As you can see by the many reasons listed, we really don't have any good theories. The idea of a planned leak is hard to believe. The idea of an accident of this magnitude is equally hard. We guess that leaves us with savage infighting, but this bit of savagery would hurt the administration as a whole and doesn't leave Wolfowitz looking too good either, to say the least.
It always seemed to us that the cover story was not as effective as the real reason, but the administration seemed to believe that the international community and the American public would be more likely to rally around the WMD argument rather than the strategic one. Having given that as the prime answer, the administration found it difficult to switch gears in the middle.
It has always seemed likely to us that former Iraqi President Saddam Hussein did have weapons of mass destruction, even if that was far from the primary reason for invasion. The reason for our view is simply this: If Hussein had no weapons and none under development, why did he behave as he did with chief U.N. weapons inspector Hans Blix? Why not let the scientists leave the country so they could discuss the nonexistence of nuclear weapons. Why not produce records of the destruction of WMD? Why not videotape the destruction process? Hussein was facing a war that he could not win where the public justification was false. Why deny the existence of WMD and then behave in a way that supported the plausibility of the Anglo-American position?
Wolfowitz, in the end, did not say that Iraq didn't have WMD. What he said was that this was not the primary reason for going to war. However, combined with the British leak and the increasingly embarrassing failure to find WMD in Iraq, a serious firestorm is brewing. This will not occur only in U.S. politics, although the Democrats will be all over this. It also will change the tone of the G8 meeting this weekend. Most important, it undermines the credibility of U.S. charges against Iran and, at a time when U.S. forces are facing increased resistance in Iraq, it strengthens the position of the Baathist opposition, who can now portray themselves as the victims of U.S. duplicity.

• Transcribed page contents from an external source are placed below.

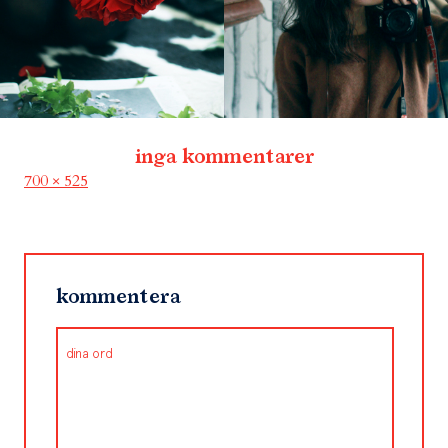
inga kommentarer
Full
700 × 525
size
kommentera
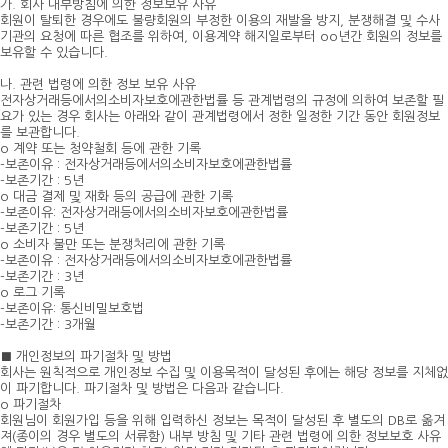
가. 회사 내부방침에 의한 정보보유 사유
회원이 탈퇴한 경우에도 불량회원의 부정한 이용의 재발을 방지, 분쟁해결 및 수사
기관의 요청에 따른 협조를 위하여, 이용계약 해지일로부터 oo년간 회원의 정보를
보유할 수 있습니다.
나. 관련 법령에 의한 정보 보유 사유
전자상거래등에서의소비자보호에관한법률 등 관계법령의 규정에 의하여 보존할 필
요가 있는 경우 회사는 아래와 같이 관계법령에서 정한 일정한 기간 동안 회원정보
를 보관합니다.
o 계약 또는 청약철회 등에 관한 기록
-보존이유 : 전자상거래등에서의소비자보호에관한법률
-보존기간 : 5년
o 대금 결제 및 재화 등의 공급에 관한 기록
-보존이유: 전자상거래등에서의소비자보호에관한법률
-보존기간 : 5년
o 소비자 불만 또는 분쟁처리에 관한 기록
-보존이유 : 전자상거래등에서의소비자보호에관한법률
-보존기간 : 3년
o 로그 기록
-보존이유: 통신비밀보호법
-보존기간 : 3개월
■ 개인정보의 파기절차 및 방법
회사는 원칙적으로 개인정보 수집 및 이용목적이 달성된 후에는 해당 정보를 지체없
이 파기합니다. 파기절차 및 방법은 다음과 같습니다.
o 파기절차
회원님이 회원가입 등을 위해 입력하신 정보는 목적이 달성된 후 별도의 DB로 옮겨
져(종이의 경우 별도의 서류함) 내부 방침 및 기타 관련 법령에 의한 정보보호 사유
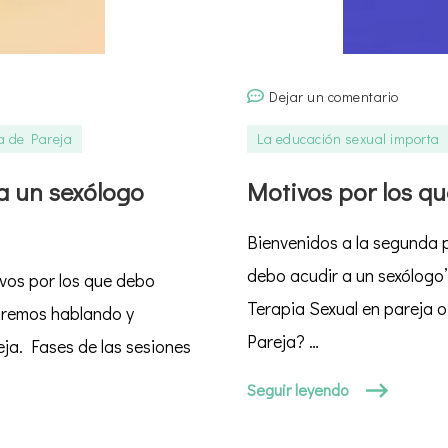
en
Dejar un comentario
Motivos
a de Pareja
La educación sexual importa
por
los
a un sexólogo
Motivos por los qu
que
debo
Bienvenidos a la segunda 
acudir
debo acudir a un sexólogo”
ivos por los que debo
al
sexólog
Terapia Sexual en pareja o
uaremos hablando y
P.2/3
Pareja? …
ja. Fases de las sesiones
Seguir leyendo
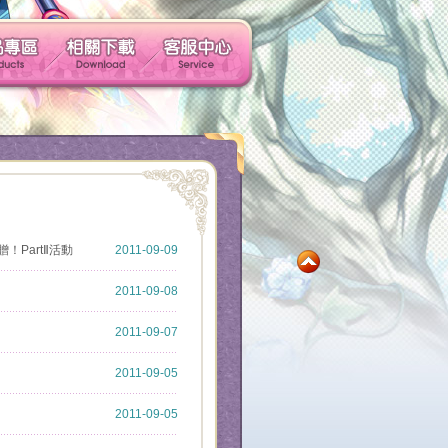
玩家社群
產品專區
相關下載
客服中心
社群帳號馬上玩
！PartⅡ活動
2011-09-09
2011-09-08
2011-09-07
2011-09-05
2011-09-05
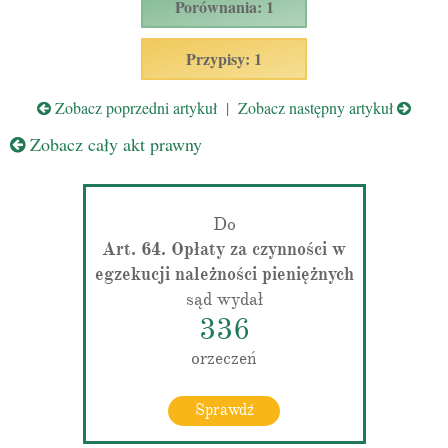
Porównania: 1
Przypisy: 1
Zobacz poprzedni artykuł
|
Zobacz następny artykuł
Zobacz cały akt prawny
Do
Art. 64. Opłaty za czynności w
egzekucji należności pieniężnych
sąd wydał
336
orzeczeń
Sprawdź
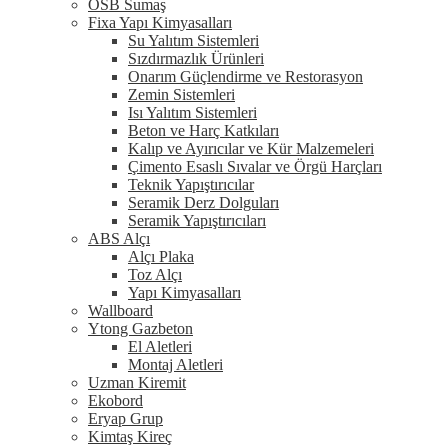
OSB Sumaş
Fixa Yapı Kimyasalları
Su Yalıtım Sistemleri
Sızdırmazlık Ürünleri
Onarım Güçlendirme ve Restorasyon
Zemin Sistemleri
Isı Yalıtım Sistemleri
Beton ve Harç Katkıları
Kalıp ve Ayırıcılar ve Kür Malzemeleri
Çimento Esaslı Sıvalar ve Örgü Harçları
Teknik Yapıştırıcılar
Seramik Derz Dolguları
Seramik Yapıştırıcıları
ABS Alçı
Alçı Plaka
Toz Alçı
Yapı Kimyasalları
Wallboard
Ytong Gazbeton
El Aletleri
Montaj Aletleri
Uzman Kiremit
Ekobord
Eryap Grup
Kimtaş Kireç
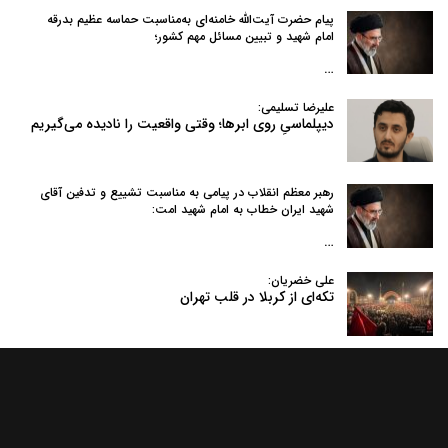
پیام حضرت آیت‌الله خامنه‌ای به‌مناسبت حماسه عظیم بدرقه
امام شهید و تبیین مسائل مهم کشور؛
…
علیرضا تسلیمی:
دیپلماسیِ روی ابرها؛ وقتی واقعیت را نادیده می‌گیریم
رهبر معظم انقلاب در پیامی به‌ مناسبت تشییع و تدفین آقای
شهید ایران خطاب به امام شهید امت:
…
علی خضریان:
تکه‌ای از کربلا در قلب تهران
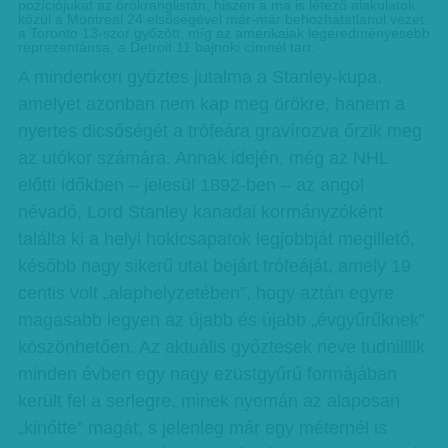
pozíciójukat az örökranglistán, hiszen a ma is létező alakulatok
közül a Montreal 24 elsőségével már-már behozhatatlanul vezet,
a Toronto 13-szor győzött, míg az amerikaiak legeredményesebb
reprezentánsa, a Detroit 11 bajnoki címnél tart.
A mindenkori győztes jutalma a Stanley-kupa,
amelyet azonban nem kap meg örökre, hanem a
nyertes dicsőségét a trófeára gravírozva őrzik meg
az utókor számára. Annak idején, még az NHL
előtti időkben – jelesül 1892-ben – az angol
névadó, Lord Stanley kanadai kormányzóként
találta ki a helyi hokicsapatok legjobbját megillető,
később nagy sikerű utat bejárt trófeáját, amely 19
centis volt „alaphelyzetében”, hogy aztán egyre
magasabb legyen az újabb és újabb „évgyűrűknek”
köszönhetően. Az aktuális győztesek neve tudniillik
minden évben egy nagy ezüstgyűrű formájában
került fel a serlegre, minek nyomán az alaposan
„kinőtte” magát, s jelenleg már egy méternél is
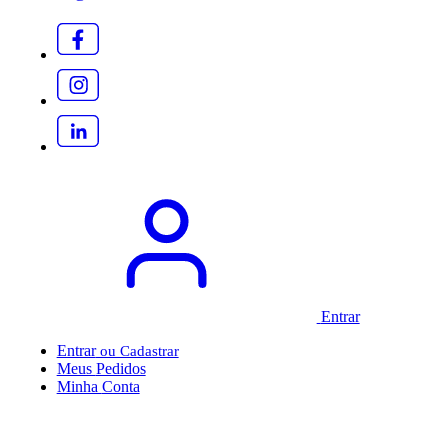
Entrar
Entrar
Meus
Pedidos
Minha
Conta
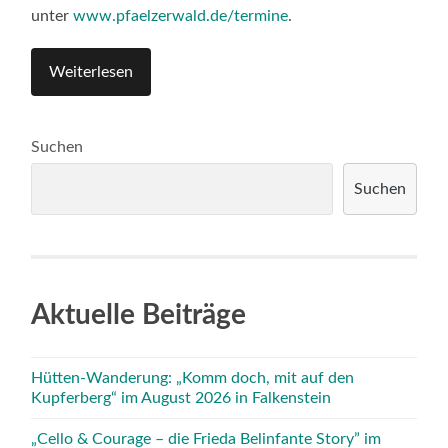
unter
www.pfaelzerwald.de/termine
.
Weiterlesen
Suchen
Suchen
Aktuelle Beiträge
Hütten-Wanderung: „Komm doch, mit auf den
Kupferberg“ im August 2026 in Falkenstein
„Cello & Courage – die Frieda Belinfante Story” im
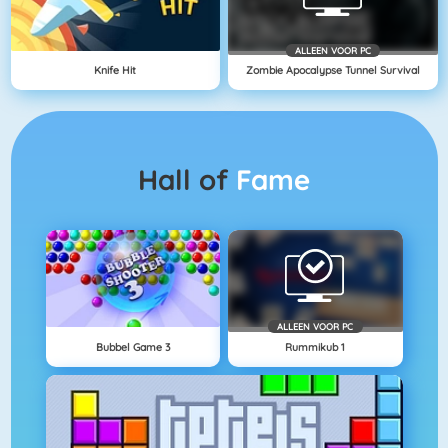
ALLEEN VOOR PC
Knife Hit
Zombie Apocalypse Tunnel Survival
Hall of
Fame
ALLEEN VOOR PC
Bubbel Game 3
Rummikub 1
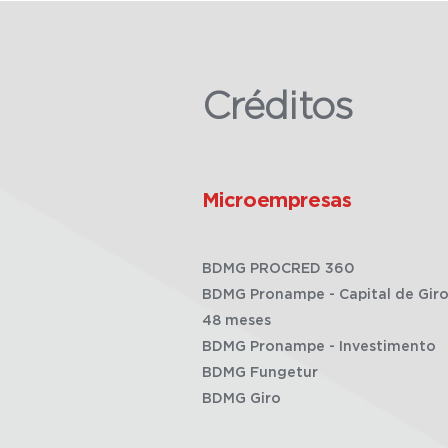
Créditos
Microempresas
BDMG PROCRED 360
BDMG Pronampe - Capital de Giro
48 meses
BDMG Pronampe - Investimento
BDMG Fungetur
BDMG Giro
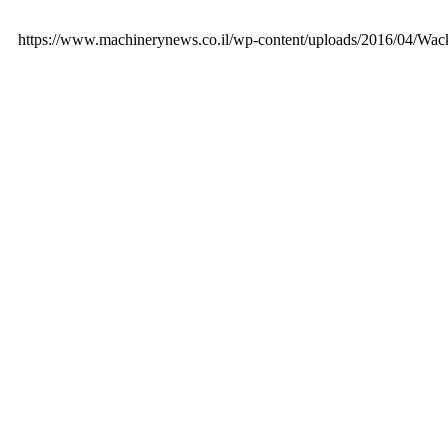
https://www.machinerynews.co.il/wp-content/uploads/2016/04/W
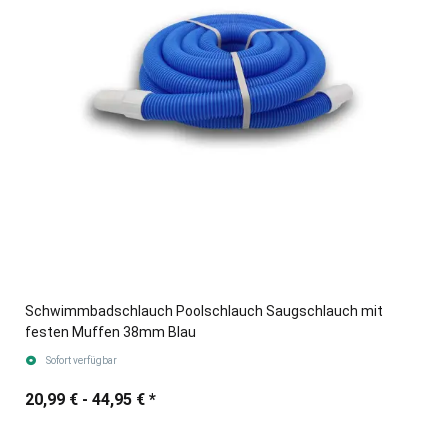
Schwimmbadschlauch Poolschlauch Saugschlauch mit
festen Muffen 38mm Blau
Sofort verfügbar
20,99 € -
44,95 €
*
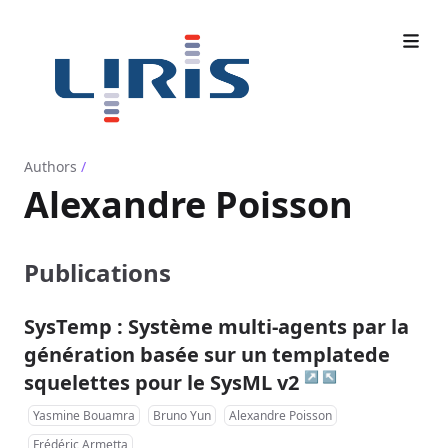
Authors
/
Alexandre Poisson
Publications
SysTemp : Système multi-agents par la
génération basée sur un templatede
↗
↖
squelettes pour le SysML v2
Yasmine Bouamra
Bruno Yun
Alexandre Poisson
Frédéric Armetta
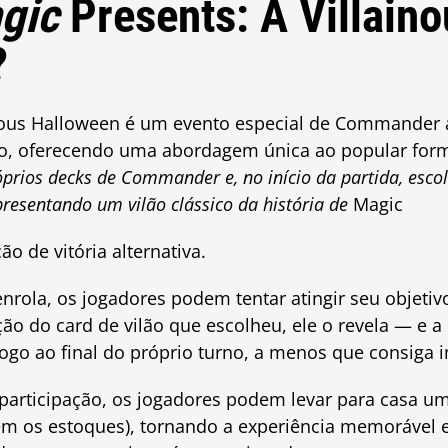
gic
Presents: A Villaino
?
inous Halloween é um evento especial de Commander 
o, oferecendo uma abordagem única ao popular for
óprios decks de Commander e, no início da partida, es
presentando um vilão clássico da história de
Magic
o de vitória alternativa.
nrola, os jogadores podem tentar atingir seu objeti
ão do card de vilão que escolheu, ele o revela — e a
ogo ao final do próprio turno, a menos que consiga i
rticipação, os jogadores podem levar para casa um
em os estoques), tornando a experiência memorável 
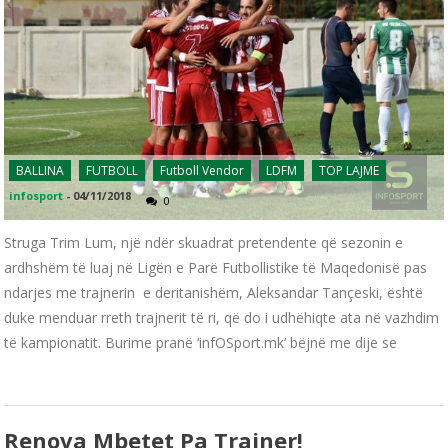
BALLINA
FUTBOLL
Futboll Vendor
LDFM
TOP LAJME
infosport
-
04/11/2018
0
Struga Trim Lum, një ndër skuadrat pretendente që sezonin e
ardhshëm të luaj në Ligën e Parë Futbollistike të Maqedonisë pas
ndarjes me trajnerin e deritanishëm, Aleksandar Tançeski, është
duke menduar rreth trajnerit të ri, që do i udhëhiqte ata në vazhdim
të kampionatit. Burime pranë ‘infOSport.mk’ bëjnë me dije se
Renova Mbetet Pa Trajner!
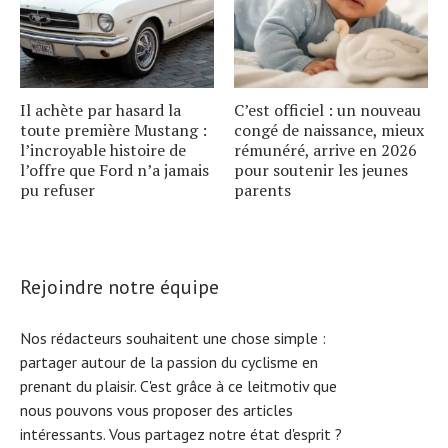
Il achète par hasard la
C’est officiel : un nouveau
toute première Mustang :
congé de naissance, mieux
l’incroyable histoire de
rémunéré, arrive en 2026
l’offre que Ford n’a jamais
pour soutenir les jeunes
pu refuser
parents
Rejoindre notre équipe
Nos rédacteurs souhaitent une chose simple :
partager autour de la passion du cyclisme en
prenant du plaisir. C'est grâce à ce leitmotiv que
nous pouvons vous proposer des articles
intéressants. Vous partagez notre état d'esprit ?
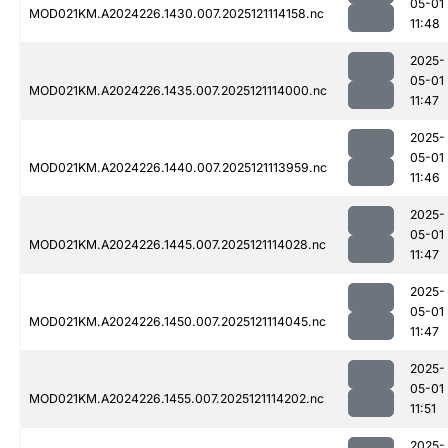
05-01
MOD021KM.A2024226.1430.007.2025121114158.nc
11:48
2025-
05-01
MOD021KM.A2024226.1435.007.2025121114000.nc
11:47
2025-
05-01
MOD021KM.A2024226.1440.007.2025121113959.nc
11:46
2025-
05-01
MOD021KM.A2024226.1445.007.2025121114028.nc
11:47
2025-
05-01
MOD021KM.A2024226.1450.007.2025121114045.nc
11:47
2025-
05-01
MOD021KM.A2024226.1455.007.2025121114202.nc
11:51
2025-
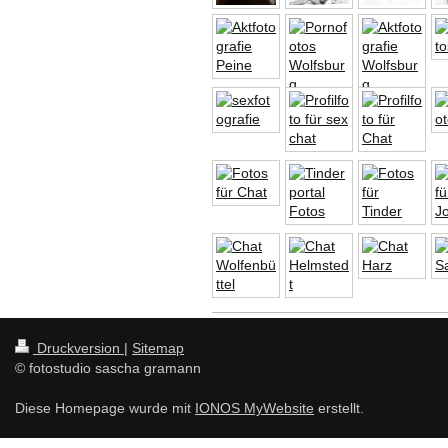
Druckversion
|
Sitemap
© fotostudio sascha gramann
Diese Homepage wurde mit
IONOS MyWebsite
erstellt.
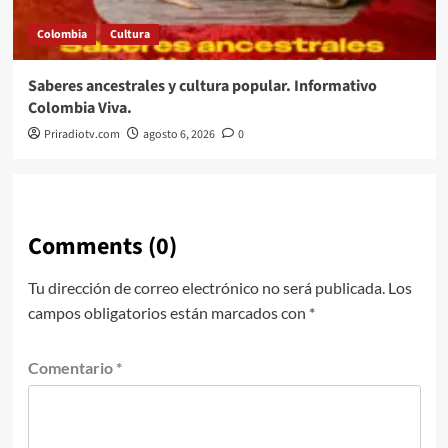
Colombia
Cultura
Saberes ancestrales y cultura popular. Informativo
Colombia Viva.
Priradiotv.com
agosto 6, 2026
0
Comments (0)
Tu dirección de correo electrónico no será publicada.
Los
campos obligatorios están marcados con
*
Comentario
*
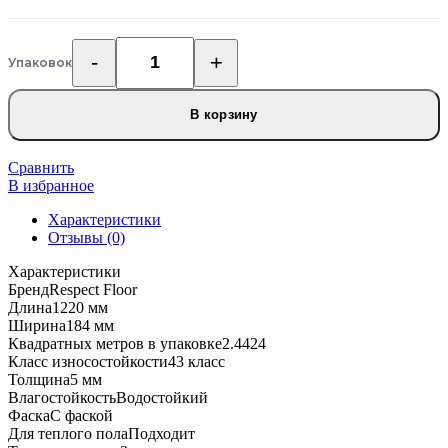
Упаковок
Количество
товара
Каменно-
В корзину
полимерная
SPC
плитка
Сравнить
Respect
В избранное
Floor
Характеристики
4213
Отзывы (0)
Дуб
Медовый
Характеристики
Бренд
Respect Floor
Длина
1220 мм
Ширина
184 мм
Квадратных метров в упаковке
2.4424
Класс износостойкости
43 класс
Толщина
5 мм
Влагостойкость
Водостойкий
Фаска
С фаской
Для теплого пола
Подходит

Wolfowitz's statement strikes us as generally true, although his explanation about withdrawing U.S. forces from Saudi Arabia as the prime goal is woefully insufficient. Why he felt a compulsion to tell the truth is more difficult to understand. Perhaps it is a trial balloon by the administration for explaining the failure to find WMD. If there is no firestorm, it becomes the postwar rationale. If there is a firestorm, Wolfowitz looks for an exciting new career.
Bottom line: In the past 24 hours we have the report from CBS that the attempt to kill Hussein on the first day hit a building without a bunker in it; an intensifying set of claims that the hostage rescue was staged; Wolfowitz's interview; and the BBC report. The administration has started hemorrhaging credibility. It normally controls perception, and it has suddenly lost control. Very odd.